- _What you should do_: Filter the entries that follow, copying every line in which the word "Drawings" appears.

--- The records Enclosed Below ---

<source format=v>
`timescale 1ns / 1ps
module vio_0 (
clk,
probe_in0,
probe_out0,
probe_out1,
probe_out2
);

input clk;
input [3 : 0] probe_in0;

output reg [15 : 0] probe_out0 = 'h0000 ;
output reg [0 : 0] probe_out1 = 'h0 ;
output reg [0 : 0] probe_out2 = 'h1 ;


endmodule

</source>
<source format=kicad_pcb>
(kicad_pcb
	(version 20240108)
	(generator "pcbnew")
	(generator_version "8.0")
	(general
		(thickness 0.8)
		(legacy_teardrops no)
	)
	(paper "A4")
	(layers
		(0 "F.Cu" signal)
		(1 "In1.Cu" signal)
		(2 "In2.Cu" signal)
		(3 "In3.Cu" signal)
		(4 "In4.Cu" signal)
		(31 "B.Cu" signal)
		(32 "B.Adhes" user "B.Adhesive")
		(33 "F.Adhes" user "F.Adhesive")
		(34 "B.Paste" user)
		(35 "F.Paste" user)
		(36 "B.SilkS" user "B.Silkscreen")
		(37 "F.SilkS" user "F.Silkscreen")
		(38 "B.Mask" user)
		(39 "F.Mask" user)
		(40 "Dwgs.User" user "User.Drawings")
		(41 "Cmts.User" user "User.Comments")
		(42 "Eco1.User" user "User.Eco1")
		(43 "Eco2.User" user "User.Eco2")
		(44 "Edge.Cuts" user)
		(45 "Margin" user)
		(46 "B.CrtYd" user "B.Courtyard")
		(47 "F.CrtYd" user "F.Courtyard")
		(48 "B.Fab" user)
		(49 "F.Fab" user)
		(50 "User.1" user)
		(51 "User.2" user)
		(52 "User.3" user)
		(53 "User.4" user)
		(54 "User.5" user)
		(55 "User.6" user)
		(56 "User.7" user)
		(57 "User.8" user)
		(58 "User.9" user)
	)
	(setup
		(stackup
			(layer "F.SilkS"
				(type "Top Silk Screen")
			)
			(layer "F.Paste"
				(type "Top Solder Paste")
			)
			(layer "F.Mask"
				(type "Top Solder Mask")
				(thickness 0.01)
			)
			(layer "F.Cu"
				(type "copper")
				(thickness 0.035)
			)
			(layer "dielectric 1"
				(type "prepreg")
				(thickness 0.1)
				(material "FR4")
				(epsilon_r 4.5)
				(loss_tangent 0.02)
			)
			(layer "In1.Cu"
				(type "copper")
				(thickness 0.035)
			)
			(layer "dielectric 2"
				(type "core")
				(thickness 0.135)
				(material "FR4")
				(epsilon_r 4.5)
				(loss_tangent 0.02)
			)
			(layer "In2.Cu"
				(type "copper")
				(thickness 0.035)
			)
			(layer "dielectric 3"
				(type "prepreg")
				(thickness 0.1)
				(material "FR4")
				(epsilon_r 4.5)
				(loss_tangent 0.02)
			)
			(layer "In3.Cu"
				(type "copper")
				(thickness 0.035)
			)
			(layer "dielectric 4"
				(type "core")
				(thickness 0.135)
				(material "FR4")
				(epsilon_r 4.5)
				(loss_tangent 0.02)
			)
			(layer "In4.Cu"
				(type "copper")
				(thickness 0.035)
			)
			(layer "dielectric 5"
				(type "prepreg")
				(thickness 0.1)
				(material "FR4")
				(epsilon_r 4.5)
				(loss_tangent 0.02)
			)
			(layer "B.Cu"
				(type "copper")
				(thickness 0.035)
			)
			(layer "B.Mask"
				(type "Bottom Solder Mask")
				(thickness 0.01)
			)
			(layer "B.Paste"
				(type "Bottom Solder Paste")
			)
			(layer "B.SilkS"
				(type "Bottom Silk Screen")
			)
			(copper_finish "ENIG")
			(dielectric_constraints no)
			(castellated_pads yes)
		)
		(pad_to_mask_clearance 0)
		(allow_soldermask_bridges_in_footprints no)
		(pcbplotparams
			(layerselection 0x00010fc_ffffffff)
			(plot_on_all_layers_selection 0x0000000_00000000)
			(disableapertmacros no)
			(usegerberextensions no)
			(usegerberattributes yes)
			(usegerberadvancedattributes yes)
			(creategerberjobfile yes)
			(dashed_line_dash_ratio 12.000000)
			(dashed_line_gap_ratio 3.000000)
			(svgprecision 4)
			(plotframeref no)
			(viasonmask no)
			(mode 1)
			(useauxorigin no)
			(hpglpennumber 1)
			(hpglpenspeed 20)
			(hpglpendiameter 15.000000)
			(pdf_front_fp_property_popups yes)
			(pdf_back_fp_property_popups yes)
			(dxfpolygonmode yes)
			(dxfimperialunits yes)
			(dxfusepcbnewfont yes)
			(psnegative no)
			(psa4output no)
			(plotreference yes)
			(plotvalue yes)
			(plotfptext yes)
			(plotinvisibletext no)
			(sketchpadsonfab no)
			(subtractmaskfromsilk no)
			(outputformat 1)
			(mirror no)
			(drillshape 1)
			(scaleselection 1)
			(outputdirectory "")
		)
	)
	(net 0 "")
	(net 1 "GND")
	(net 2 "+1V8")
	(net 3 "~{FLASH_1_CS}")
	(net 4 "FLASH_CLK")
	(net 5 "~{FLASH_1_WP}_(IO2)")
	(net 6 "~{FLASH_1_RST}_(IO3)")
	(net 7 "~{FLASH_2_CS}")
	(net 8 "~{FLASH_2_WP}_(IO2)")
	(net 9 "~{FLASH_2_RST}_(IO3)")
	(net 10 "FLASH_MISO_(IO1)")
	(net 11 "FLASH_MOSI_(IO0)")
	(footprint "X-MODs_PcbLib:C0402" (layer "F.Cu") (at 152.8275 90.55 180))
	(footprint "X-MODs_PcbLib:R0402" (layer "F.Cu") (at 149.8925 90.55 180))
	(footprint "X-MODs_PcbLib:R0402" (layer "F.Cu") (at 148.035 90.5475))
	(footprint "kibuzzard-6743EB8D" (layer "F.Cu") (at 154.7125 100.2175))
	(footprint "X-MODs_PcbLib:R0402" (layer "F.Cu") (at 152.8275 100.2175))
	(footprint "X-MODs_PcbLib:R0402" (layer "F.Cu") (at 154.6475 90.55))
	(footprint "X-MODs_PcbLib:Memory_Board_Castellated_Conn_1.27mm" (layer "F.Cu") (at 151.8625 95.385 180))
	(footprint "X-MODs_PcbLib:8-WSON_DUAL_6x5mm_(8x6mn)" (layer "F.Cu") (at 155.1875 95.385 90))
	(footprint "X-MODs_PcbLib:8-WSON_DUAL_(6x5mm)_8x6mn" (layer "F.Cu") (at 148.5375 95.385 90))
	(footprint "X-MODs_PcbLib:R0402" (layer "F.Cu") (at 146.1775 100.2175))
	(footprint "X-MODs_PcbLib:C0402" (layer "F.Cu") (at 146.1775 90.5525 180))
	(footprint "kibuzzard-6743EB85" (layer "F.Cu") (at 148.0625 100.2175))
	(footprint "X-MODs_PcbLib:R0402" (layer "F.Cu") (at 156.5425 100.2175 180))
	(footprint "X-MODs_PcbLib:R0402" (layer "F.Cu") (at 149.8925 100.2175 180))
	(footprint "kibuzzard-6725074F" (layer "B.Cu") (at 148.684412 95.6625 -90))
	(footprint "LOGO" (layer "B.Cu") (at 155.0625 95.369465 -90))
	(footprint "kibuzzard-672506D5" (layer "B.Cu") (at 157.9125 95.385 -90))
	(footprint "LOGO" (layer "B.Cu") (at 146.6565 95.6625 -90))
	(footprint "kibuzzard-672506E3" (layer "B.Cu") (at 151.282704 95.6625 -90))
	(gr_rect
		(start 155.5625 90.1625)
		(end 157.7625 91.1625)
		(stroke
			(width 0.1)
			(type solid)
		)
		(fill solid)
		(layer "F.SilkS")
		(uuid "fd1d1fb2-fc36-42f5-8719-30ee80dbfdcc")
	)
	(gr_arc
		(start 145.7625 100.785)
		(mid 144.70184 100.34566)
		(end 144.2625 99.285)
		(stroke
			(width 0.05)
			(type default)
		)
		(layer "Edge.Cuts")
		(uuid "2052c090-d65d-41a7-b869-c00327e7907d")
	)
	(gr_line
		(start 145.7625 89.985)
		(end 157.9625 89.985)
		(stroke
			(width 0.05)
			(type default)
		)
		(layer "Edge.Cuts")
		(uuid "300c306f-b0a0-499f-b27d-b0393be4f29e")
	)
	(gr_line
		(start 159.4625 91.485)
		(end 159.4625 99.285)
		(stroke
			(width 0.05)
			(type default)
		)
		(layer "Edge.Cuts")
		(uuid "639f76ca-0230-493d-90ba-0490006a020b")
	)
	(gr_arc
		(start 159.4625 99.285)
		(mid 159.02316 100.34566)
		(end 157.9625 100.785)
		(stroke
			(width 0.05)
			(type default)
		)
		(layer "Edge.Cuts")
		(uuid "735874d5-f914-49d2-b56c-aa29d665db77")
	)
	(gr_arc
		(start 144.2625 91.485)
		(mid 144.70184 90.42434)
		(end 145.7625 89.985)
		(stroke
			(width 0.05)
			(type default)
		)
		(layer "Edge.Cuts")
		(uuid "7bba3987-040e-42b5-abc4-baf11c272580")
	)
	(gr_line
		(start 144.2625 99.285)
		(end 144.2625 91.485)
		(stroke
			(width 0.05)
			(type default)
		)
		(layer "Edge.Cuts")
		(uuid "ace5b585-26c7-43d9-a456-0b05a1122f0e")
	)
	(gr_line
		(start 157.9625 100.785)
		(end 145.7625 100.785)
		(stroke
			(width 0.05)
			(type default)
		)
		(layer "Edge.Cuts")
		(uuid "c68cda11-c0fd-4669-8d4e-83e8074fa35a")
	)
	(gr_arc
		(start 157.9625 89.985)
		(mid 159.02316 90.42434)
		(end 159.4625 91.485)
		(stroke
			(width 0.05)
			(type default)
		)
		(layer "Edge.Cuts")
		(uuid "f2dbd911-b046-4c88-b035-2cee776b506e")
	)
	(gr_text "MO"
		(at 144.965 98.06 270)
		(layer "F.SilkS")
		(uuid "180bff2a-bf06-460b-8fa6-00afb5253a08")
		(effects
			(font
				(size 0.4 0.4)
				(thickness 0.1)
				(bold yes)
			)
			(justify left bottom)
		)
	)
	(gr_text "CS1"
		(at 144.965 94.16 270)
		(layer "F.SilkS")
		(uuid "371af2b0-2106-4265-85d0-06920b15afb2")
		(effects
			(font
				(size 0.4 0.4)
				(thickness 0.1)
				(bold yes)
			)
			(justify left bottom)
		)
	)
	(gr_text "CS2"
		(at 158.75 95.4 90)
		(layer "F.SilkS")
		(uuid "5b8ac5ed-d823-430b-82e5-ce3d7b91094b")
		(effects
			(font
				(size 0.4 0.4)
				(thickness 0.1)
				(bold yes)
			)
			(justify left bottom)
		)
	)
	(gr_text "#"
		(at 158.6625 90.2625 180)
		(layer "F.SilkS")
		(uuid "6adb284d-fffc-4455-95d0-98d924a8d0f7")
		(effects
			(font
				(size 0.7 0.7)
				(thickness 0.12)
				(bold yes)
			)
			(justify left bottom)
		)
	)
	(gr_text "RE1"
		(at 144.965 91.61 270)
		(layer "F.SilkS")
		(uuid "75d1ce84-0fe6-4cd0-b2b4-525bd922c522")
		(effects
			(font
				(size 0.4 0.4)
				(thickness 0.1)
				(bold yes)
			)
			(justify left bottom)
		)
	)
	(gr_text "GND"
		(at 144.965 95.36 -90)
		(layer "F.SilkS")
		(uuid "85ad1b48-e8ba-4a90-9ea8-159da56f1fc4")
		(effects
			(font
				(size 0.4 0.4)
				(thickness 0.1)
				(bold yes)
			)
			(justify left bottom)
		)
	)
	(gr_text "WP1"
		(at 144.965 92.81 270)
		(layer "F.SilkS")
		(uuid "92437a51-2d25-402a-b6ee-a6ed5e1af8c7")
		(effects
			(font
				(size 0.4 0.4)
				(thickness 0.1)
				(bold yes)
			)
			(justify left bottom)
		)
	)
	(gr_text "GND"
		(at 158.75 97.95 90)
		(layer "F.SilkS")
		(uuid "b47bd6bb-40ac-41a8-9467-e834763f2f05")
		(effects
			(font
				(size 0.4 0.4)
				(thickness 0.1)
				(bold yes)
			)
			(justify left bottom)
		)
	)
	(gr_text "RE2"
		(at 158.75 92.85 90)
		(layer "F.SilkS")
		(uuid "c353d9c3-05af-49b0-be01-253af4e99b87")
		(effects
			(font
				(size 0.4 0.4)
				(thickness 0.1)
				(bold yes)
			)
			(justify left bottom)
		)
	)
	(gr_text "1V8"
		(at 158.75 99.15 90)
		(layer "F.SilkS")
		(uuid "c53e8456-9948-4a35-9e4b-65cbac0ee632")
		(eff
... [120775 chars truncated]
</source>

--- End of Enclosed The records ---
--- The records Enclosed Below ---

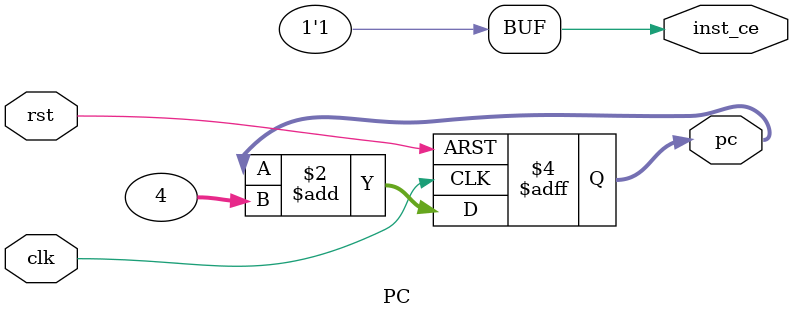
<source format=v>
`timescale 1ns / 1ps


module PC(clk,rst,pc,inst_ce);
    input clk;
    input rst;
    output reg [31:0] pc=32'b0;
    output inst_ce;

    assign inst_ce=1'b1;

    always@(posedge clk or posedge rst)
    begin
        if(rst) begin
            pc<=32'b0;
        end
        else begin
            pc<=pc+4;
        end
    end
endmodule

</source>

--- End of Enclosed The records ---
--- The records Enclosed Below ---

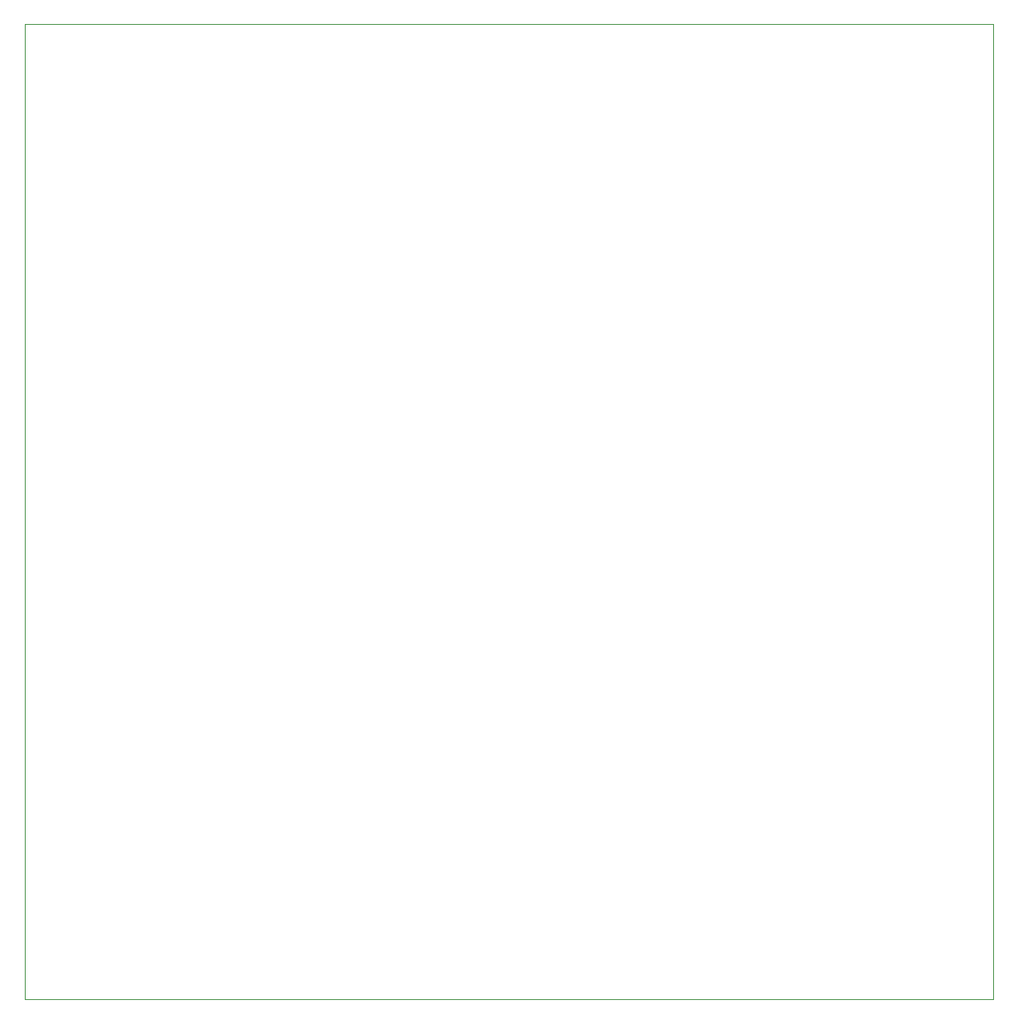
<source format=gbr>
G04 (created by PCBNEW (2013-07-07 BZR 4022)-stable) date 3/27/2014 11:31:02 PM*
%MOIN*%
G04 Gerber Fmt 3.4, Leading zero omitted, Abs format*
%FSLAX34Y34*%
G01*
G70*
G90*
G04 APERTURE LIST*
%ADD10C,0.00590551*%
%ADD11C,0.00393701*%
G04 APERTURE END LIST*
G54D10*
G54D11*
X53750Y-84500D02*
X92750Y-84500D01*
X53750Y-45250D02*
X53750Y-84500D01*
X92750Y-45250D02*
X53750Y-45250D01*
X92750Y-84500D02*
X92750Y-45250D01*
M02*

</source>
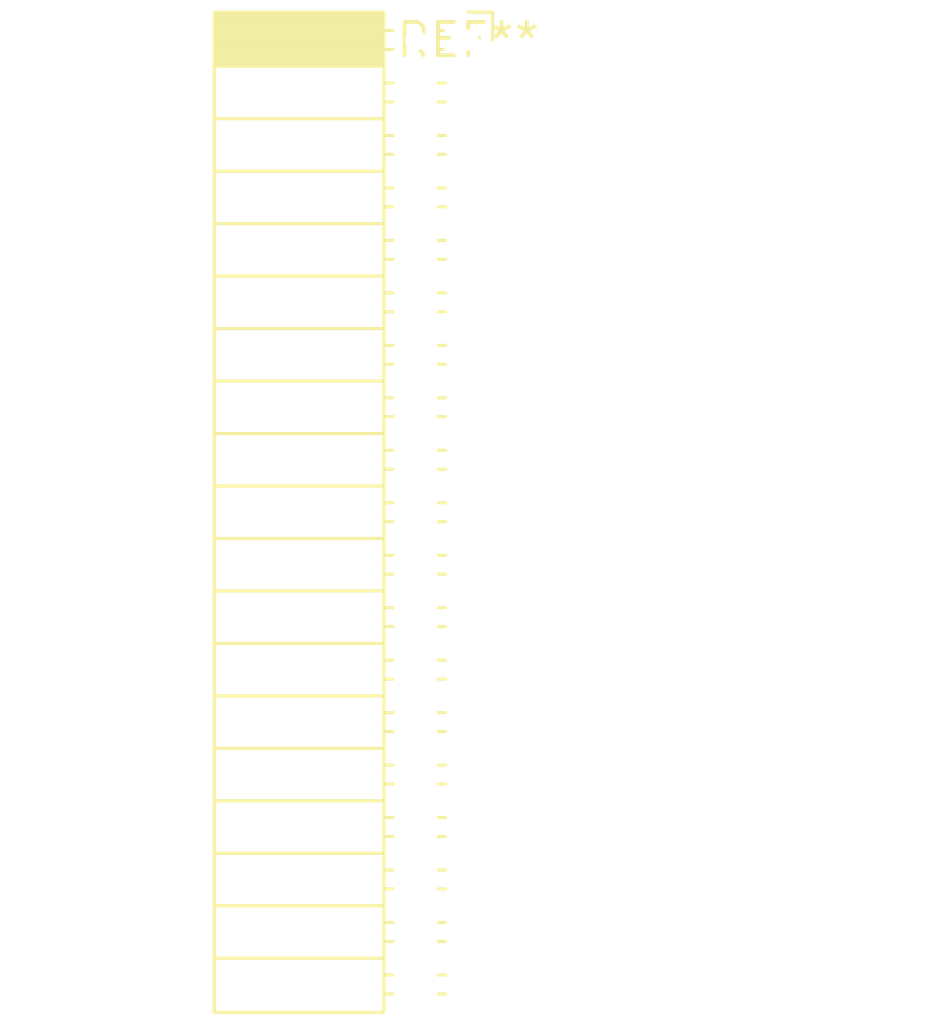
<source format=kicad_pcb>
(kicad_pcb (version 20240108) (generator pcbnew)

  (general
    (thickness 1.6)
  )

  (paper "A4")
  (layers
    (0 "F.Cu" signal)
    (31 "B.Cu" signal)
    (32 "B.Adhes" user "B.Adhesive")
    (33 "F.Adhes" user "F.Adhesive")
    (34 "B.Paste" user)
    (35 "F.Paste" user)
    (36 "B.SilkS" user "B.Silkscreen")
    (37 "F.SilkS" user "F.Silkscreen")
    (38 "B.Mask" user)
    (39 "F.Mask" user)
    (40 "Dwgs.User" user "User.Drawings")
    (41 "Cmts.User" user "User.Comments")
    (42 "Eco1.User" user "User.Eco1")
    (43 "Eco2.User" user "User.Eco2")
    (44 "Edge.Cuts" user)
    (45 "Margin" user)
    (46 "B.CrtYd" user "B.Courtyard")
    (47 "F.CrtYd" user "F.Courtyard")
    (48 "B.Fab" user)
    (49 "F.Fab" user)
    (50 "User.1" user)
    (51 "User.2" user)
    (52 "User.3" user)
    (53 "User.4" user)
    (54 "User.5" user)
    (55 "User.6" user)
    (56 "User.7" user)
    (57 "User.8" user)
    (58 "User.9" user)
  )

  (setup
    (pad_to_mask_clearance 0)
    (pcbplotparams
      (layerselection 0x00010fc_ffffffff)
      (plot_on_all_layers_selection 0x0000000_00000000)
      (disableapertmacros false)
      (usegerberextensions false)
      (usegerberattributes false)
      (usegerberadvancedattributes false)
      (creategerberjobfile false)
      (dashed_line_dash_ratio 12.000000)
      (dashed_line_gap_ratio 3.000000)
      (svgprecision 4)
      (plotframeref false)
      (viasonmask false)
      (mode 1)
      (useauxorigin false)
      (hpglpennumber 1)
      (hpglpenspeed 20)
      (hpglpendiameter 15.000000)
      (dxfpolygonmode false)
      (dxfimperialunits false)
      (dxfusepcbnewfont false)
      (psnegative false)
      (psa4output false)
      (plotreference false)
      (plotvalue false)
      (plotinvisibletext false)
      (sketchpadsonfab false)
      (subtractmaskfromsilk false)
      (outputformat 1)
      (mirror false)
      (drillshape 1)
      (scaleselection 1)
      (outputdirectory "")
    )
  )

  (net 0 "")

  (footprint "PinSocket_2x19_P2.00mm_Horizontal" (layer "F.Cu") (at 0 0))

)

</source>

--- End of Enclosed The records ---

- _Problem solution_:
		(40 "Dwgs.User" user "User.Drawings")
    (40 "Dwgs.User" user "User.Drawings")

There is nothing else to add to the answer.